Invented by John Tukey, the Box Plot, also known as the box and whisker plot, is a two dimensional plot that shows a point and its first (and sometimes second) standard deviation. It is a useful depiction of the fact that data is often not simply discrete points, but ranges of likelihood. Used in explanatory data analysis to visually show the distribution of numerical data and skewness, the box plot displays the data quartiles (or percentiles) and averages. The median of the data is just the number that is in the middle of the set after it is arranged from least to greatest. The minimum and maximum are the smallest and largest number in the data set. Q1 and Q3 are can be thought of as the median of the data left and right of the median respectively.

Box plots divide a set of data into sections that each contain approximately 25% of data in that set. Containing 50% of the data within, the box between the whiskers shows the interquartile range (IQR) which can be found by subtracting Q1 from Q3. From the position of the median and box, the distribution of the data can then be determined to be either normal (symmetrical) or skewed (left or right).

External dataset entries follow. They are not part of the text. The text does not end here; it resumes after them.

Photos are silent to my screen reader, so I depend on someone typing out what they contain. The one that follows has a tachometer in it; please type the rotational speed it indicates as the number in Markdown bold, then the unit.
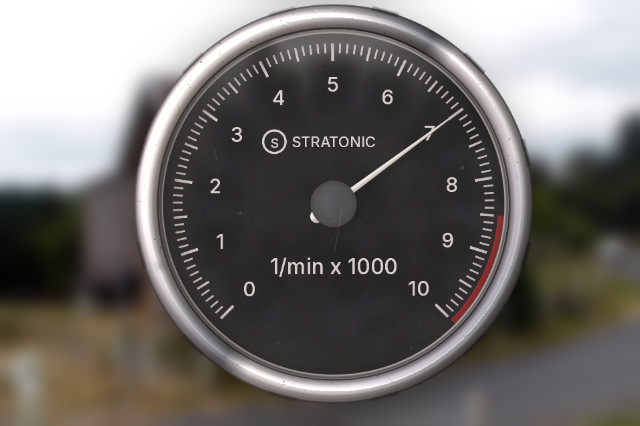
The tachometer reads **7000** rpm
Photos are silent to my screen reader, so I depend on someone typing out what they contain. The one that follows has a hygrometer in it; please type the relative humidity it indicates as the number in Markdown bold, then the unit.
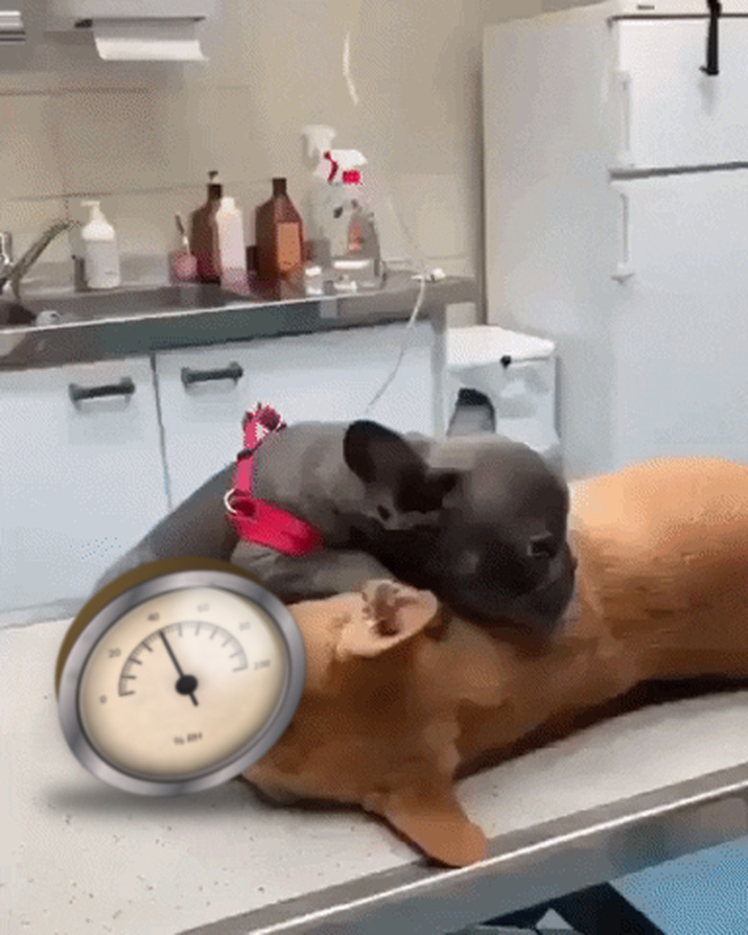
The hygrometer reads **40** %
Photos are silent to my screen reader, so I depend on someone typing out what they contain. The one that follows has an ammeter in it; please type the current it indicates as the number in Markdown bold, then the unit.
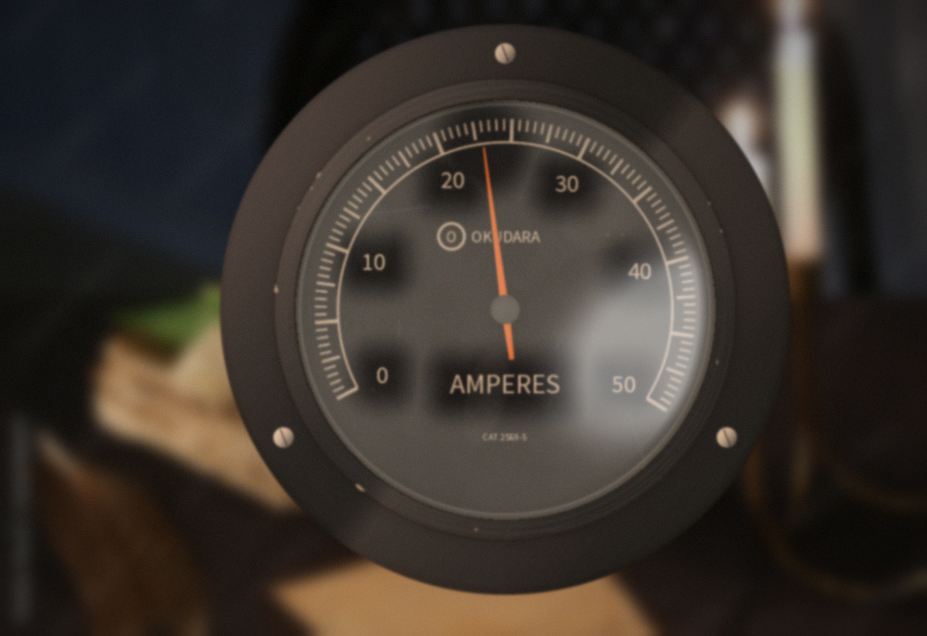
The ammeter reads **23** A
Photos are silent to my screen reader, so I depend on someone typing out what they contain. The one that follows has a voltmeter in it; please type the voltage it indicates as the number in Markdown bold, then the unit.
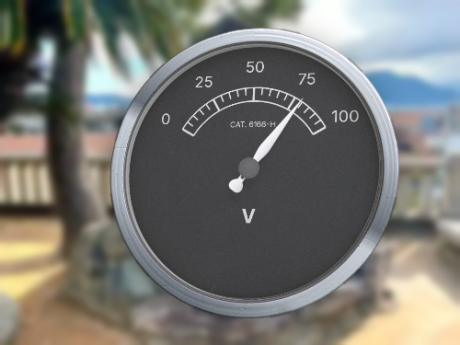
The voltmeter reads **80** V
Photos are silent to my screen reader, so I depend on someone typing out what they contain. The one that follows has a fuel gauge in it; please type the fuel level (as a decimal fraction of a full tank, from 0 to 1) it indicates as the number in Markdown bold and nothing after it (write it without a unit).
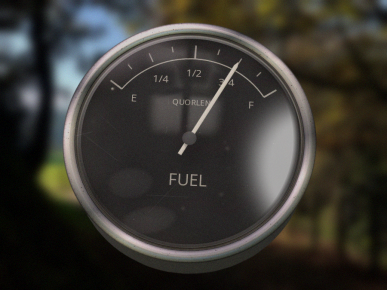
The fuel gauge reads **0.75**
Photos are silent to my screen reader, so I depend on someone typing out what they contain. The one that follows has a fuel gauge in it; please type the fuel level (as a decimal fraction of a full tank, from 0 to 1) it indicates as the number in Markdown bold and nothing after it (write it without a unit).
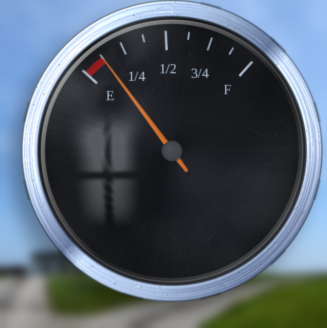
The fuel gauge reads **0.125**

Box plots are also a good way to determine outliers within a set of data. Data points that are located outside the whiskers are called outliers and they are either smaller than Q1 by at least 1.5 times the IQR or larger than Q3 by at least 1.5 by at least 1.5 times the IQR.

And finally, box plots can be used to compare and contrast the dispersion between different samples of data. The longer the box the more dispersed the data is and the shorter the box the less dispersed. Another type of dispersion can be seen with the lengths of the whiskers between samples as the two ends show the range of a set of data. Larger range indicates a wider distribution and thus, more scattered data.